Ontario's left-leaning Liberal party has recorded a fourth straight electoral victory, taking control of the legislature and bucking expectations that at best it would eke out a narrow minority win.
Premier Kathleen Wynne had controlled only a plurality of seats, which meant she needed help from opposition parties to pass key legislation.
Wynne has pledged to ramp up spending to stimulate the economy and to create a provincial pension plan. She also has said she will slay the deficit, now C$11.3 billion (HK$80 billion), by 2017-18.
Speaking to cheering supporters in Toronto, she said her government would move quickly to pass the budget that was defeated last month, triggering the vote.
Only days before the elections in Canada's most populous province, polls had shown a dead heat between Wynne's government and the austerity-minded Progressive Conservatives.
Ontario, which accounts for 40 per cent of Canada's economy and is home to the country's auto and financial industries, has been battling slow growth and big deficits since the 2008 financial crisis. Its debt sits at C$288 billion.
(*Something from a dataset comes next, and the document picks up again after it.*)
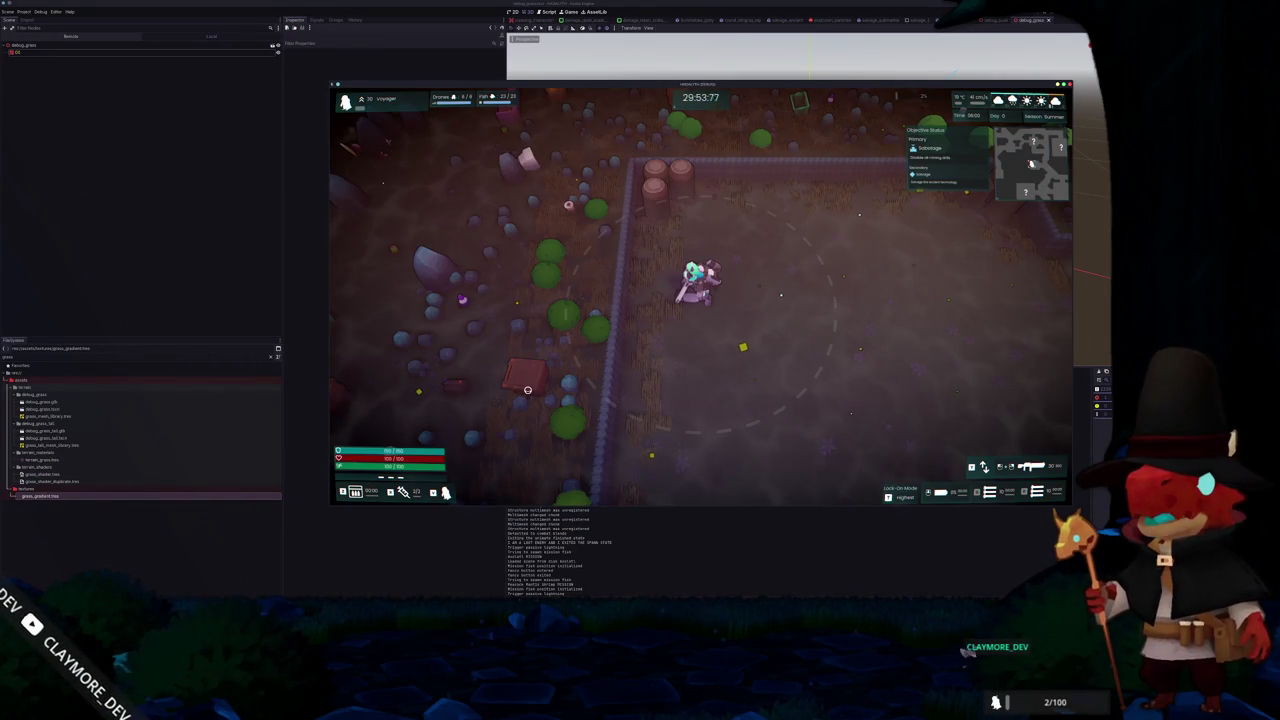
{"action": "key", "text": "Escape"}
{"action": "left_click", "coordinate": [435, 540]}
The election is Wynne's first. She succeeded Dalton McGuinty as premier and party leader early last year after he resigned amid a series of scandals, most notably a costly move to cancel the construction of gas-fired power plants in the run-up to the 2011 election. Opponents have criticised Wynne for supporting the cancellations at the time.
Speaking to his supporters, Progressive Conservative leader Tim Hudak said he would resign as party leader, but stay on as a member of provincial parliament.
Wynne is Canada's first openly gay premier and the first woman to lead the province.